Data recovery is more than just backing up and restoring a data store. The goal of any disaster recovery effort is getting the system back to working as expected across all of its parts. Recovering data by itself only brings us back in time to a view of reality that might not reflect how each part sees the world. This could mean millions of different views of reality in large systems.
This talk covers challenges, patterns, and practices for disaster recovery actions in massively distributed systems. It focuses on two commonly used patterns for restoring the whole system to the same reality:
- Rebuild the world
- Restore & reconcile
We will discuss how these approaches were used in different systems, the challenges and tradeoffs experienced, and why sometimes the answer is "Why not both?" Finally, we’ll explore practices that help improve confidence and recovery time, reducing stress and ensuring things get back to working as fast as possible.
Interview:
What's the focus of your work these days?
My work centers around improving the reliability of Google's infrastructure as a service offering. A lot of the work is proactively identifying and mitigating areas of risk in the system, but also, my teams run incident response and drive the learning from the incidents process.
What's the motivation for your talk at QCon San Francisco 2023?
In all the companies I've worked for, there's been a moment where we needed to recover or repair some critical data, and the architectural decision made early on either made that moment a lot easier than it needed to be or a lot harder.

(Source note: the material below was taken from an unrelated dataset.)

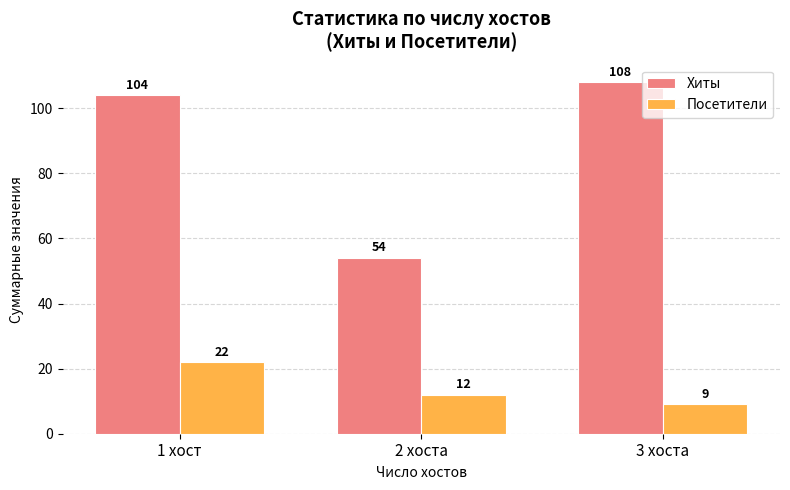

How many data points in Посетители are less than 12?

1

I wanted to give folks some tools for reasoning about their architecture's ability to respond to disasters so maybe it will fall on the easy side for them.

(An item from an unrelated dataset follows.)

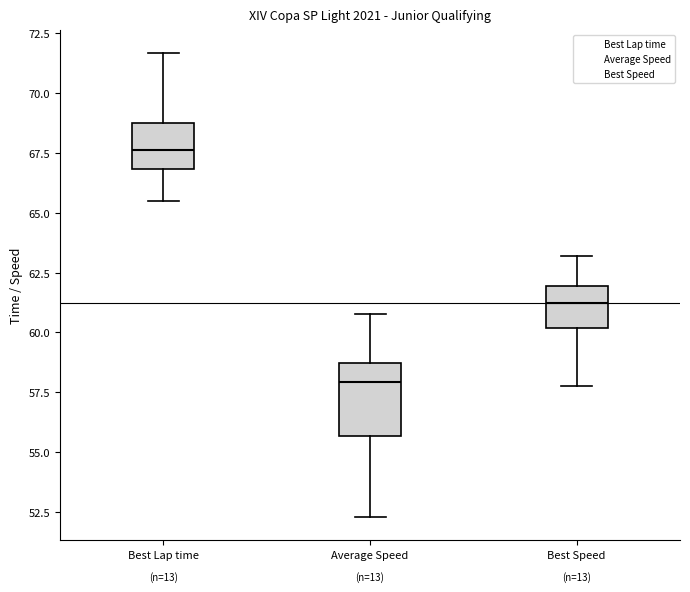

Which box has the lowest median line?

Average Speed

How would you describe your main persona and target audience for this session?
This talk is for senior engineers who might be making big architectural decisions and system engineers that might be involved in any disaster-level response.
Is there anything specific that you'd like people to walk away with after watching your session?

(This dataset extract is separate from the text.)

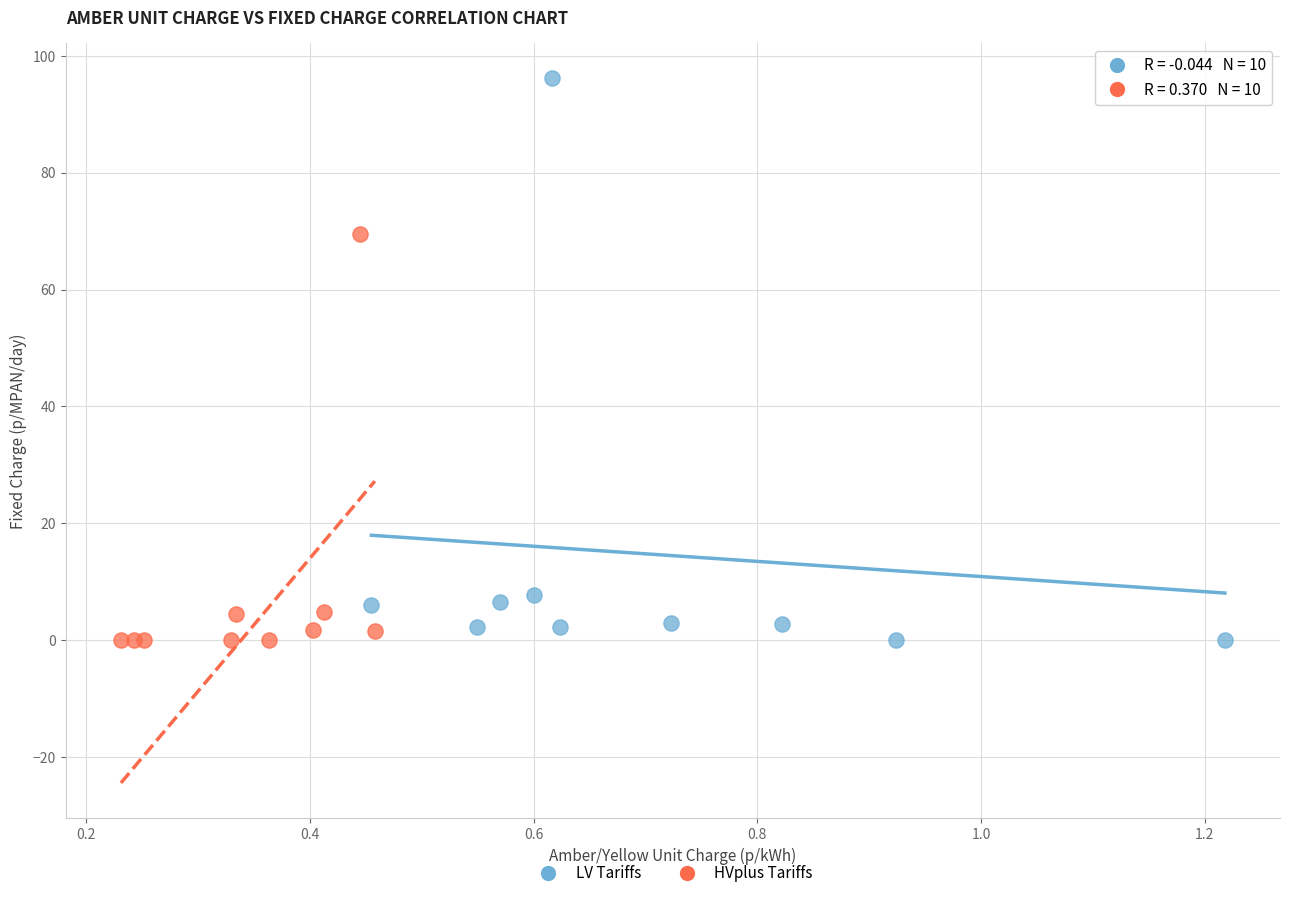

Which series contains the highest Y value?

LV Tariffs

I would like folks to walk away with the understanding that disaster recovery is more challenging than just backing up your data stores. If you want your system to be recoverable in a disaster, you have to make sure the architecture will support it.
Speaker
Michelle Brush
Engineering Director, SRE @Google, Previously Director of HealtheIntent Architecture @Cerner Corporation & Lead Engineer @Garmin, Author of "2 out of the 97 Things Every SRE Should Know"
Michelle Brush is a math geek turned computer geek with over 20 years of software development experience. She has developed algorithms and data structures for pathfinding, search, compression, and data mining in embedded as well as distributed systems. In her current role as an Engineering Director, SRE for Google, she leads teams of SREs that ensure GCP's Compute Engine and Persistent Disk products are reliable. Previously, she served as the Director of HealtheIntent Architecture for Cerner Corporation, responsible for the data engineering platform for Cerner’s Population Health solutions. Prior to her time at Cerner, she was the lead engineer for Garmin's automotive routing algorithm. She is the author of 2 out of the 97 Things Every SRE Should Know.